Go land at my father’s feet, he says to the cloth… Now it is his turn to find me” (page 265). This scene is significant, for it symbolizes the new man Chamdi has become. “Chamdi wishes Mrs. Sadiq were here to witness this moment because she would have been very proud of him. Her words come to him: You are no longer ten. You are a man now and it is my fault that I have made you the man you are. But Chamdi is grateful to her. He wants her to know that” (page 265).
In times of hunger, pain and hardship, it is very difficult and may seem impossible for one to find happiness. However, Chamdi’s character throughout the novel is highly significant in terms of character development. “Finding beauty in unexpected places” is the theme that Irani has clearly transferred. A young boy who grew up with no parents is heartbreaking, however, with his imagination, he found happiness in his own setting: Kahunsha. Linking all of his favourite flowers, music and food to this beautiful place, it has helped him persevere and dream of a better, cleaner Bombay. Furthermore, as Chamdi found the girl he loved, he has simply learned to “let go.”

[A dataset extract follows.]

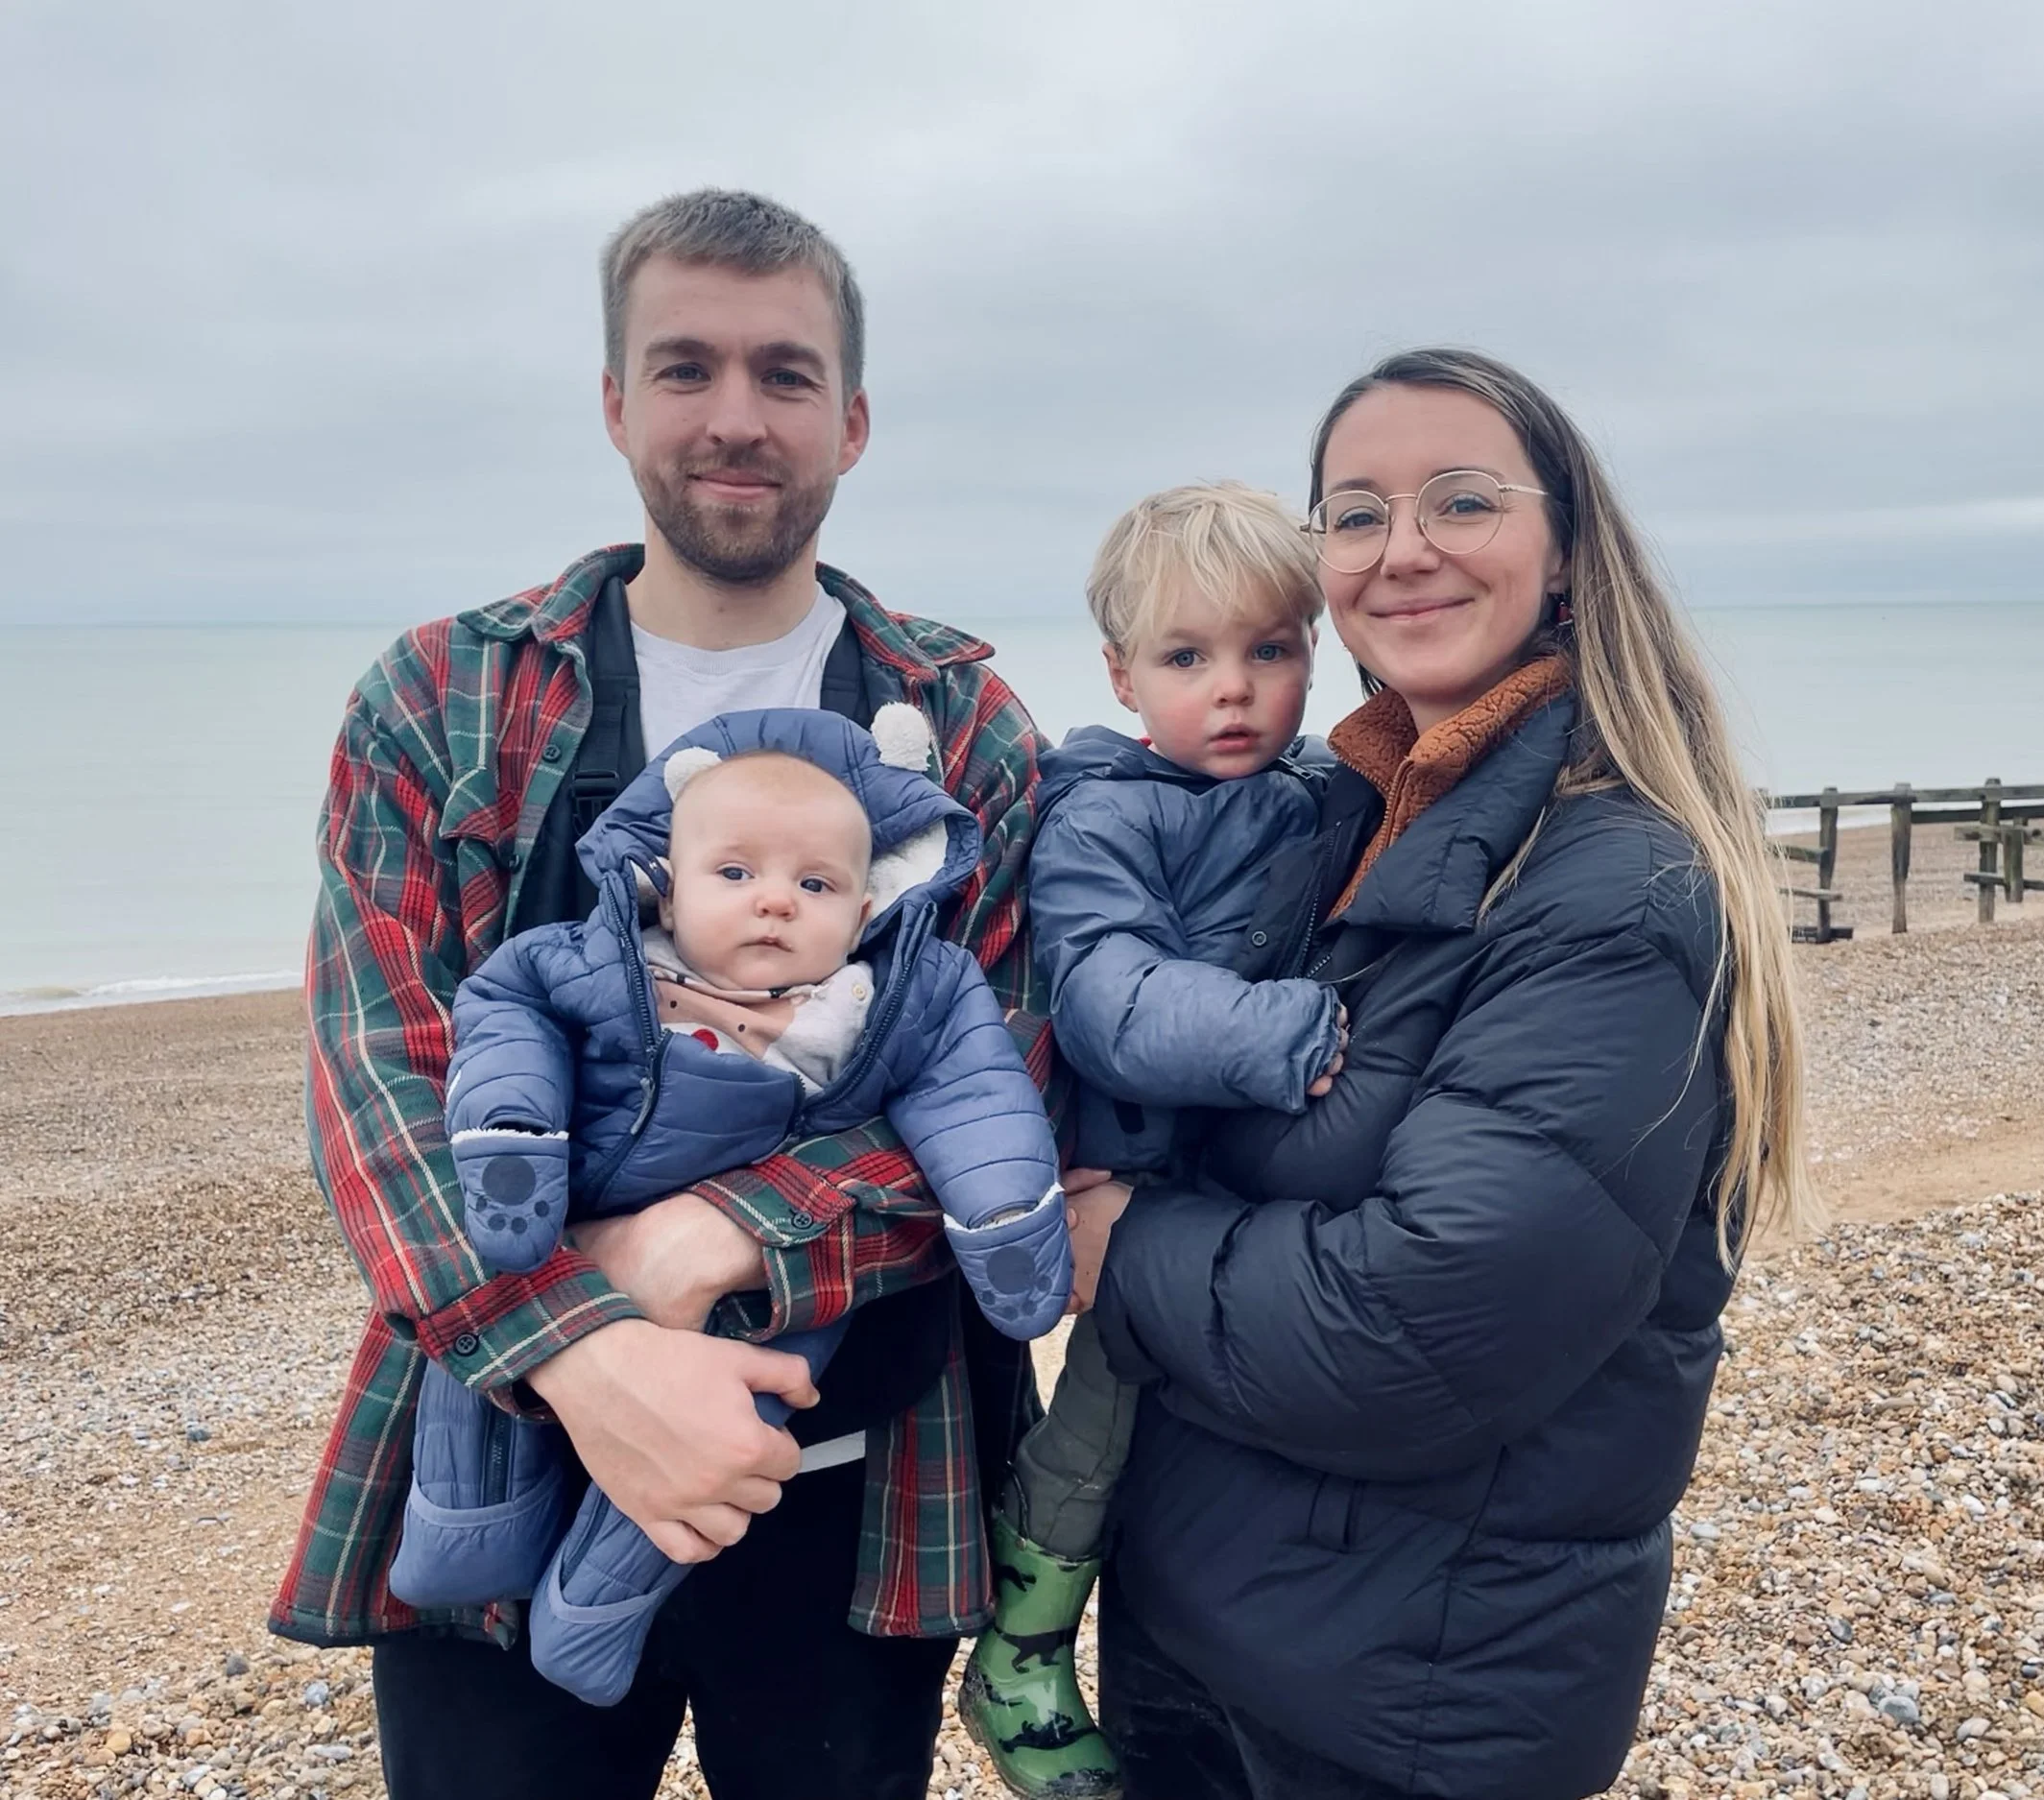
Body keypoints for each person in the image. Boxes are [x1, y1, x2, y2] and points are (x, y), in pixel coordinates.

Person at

He put himself second by temporarily forgetting the rather “important” things in his life, such as his father, and has clearly stated his final dream to make Guddi happy, to protect her and to love her till the day he dies. This act of determination when he takes priority of Guddi rather than himself is something humans are often not comfortable with. It is also an act of “giving” which is ironic, for Chamdi is a beggar himself. Chamdi’s experiences of living as a “prince” (as Sumdi referred to multiple times) at the orphanage with clean bedsheets and food, and as a beggar on the dangerous streets coping with poverty, violence and racism, has significantly contributed to the timeline of a Chamdi’s life from boy, to a man.